Obviously, I would learn my lines, but I was in the middle of a mildly satisfying Sunday evening gossip session with Maia so I ignored Mum. I needed to know if Jenny had beaten Bella in the battle to the death (well, this week’s battle to the death) for Max’s affections. I checked my phone. Excellent, she had (I liked Bella but I liked Jenny more).
What do you think of Torr? asked Maia, moving on.
He’s nice
Bit up himself, right?
Bit
He was in my Tube carriage today. She attached a pic of him, enormous headphones squashing down his hair. You could tell he was nodding along to the beat.
Some indie band that he’s ‘early adopting’, right? That was my guess.

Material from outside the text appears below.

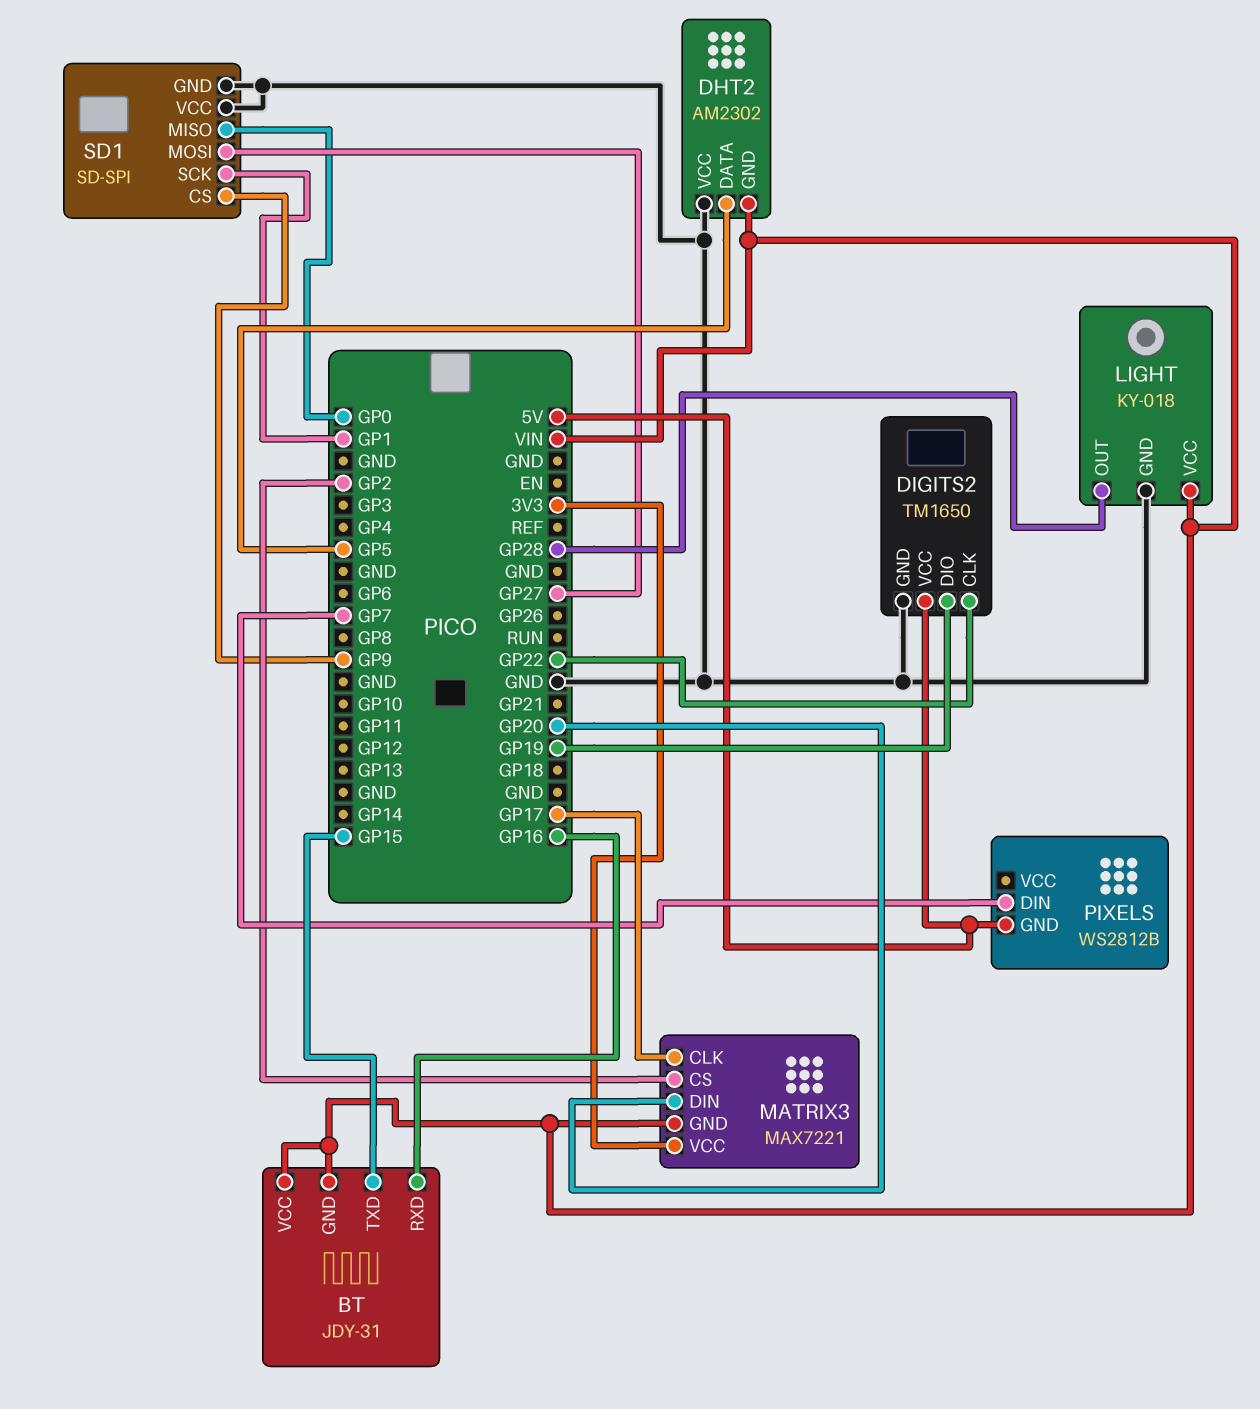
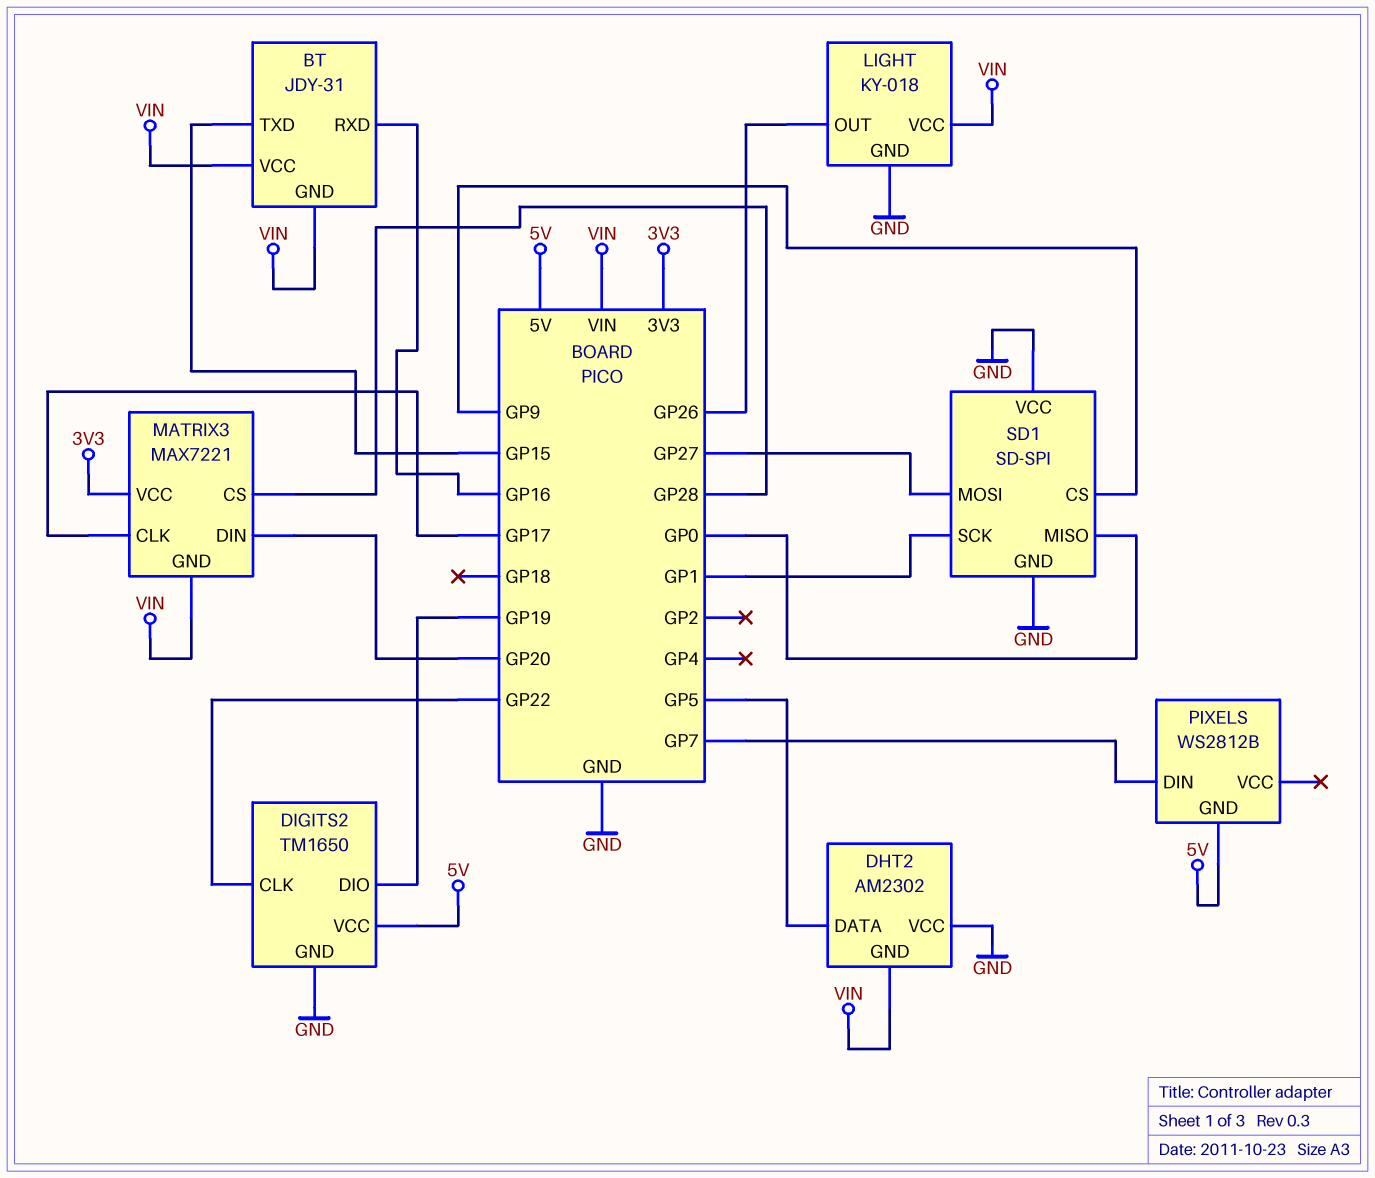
LIGHT pin OUT: GP28 -> GP26
MATRIX3 pin CS: GP2 -> GP28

He probs knows the drummer
Hahaha Did you talk to him?
No. He was pretending he didn’t know me.
To be fair, as far as I knew, Torr did hardly know Maia.
My phone barked again. Too cool?
So cool
Bit weird?
LOL maybe
And Moss is so boring when she’s with him
I know, right? And then I felt guilty so I texted, But they’re really sweet together.
No reply.
‘Elektra?’ my mum called again (of course she did).
‘Are you word perfect?’ The words bounced off the walls.
‘Yesssss.’ No. Nooooo.
‘I don’t believe you.’
How did she always know?
‘Come down and we’ll just run them a couple of times.’
I knew she’d come up if I didn’t go down and then she’d go on at me about the state of my room as well as how unprepared I was. Tidying it was on my list – but a long way down from learning my lines.
‘I can practise them by myself,’ I said, helping myself to a slice of sponge cake when I came into the kitchen. ‘Hi, Dad.’ He was practically hidden behind a perfectly constructed wall of files and just grunted a reply.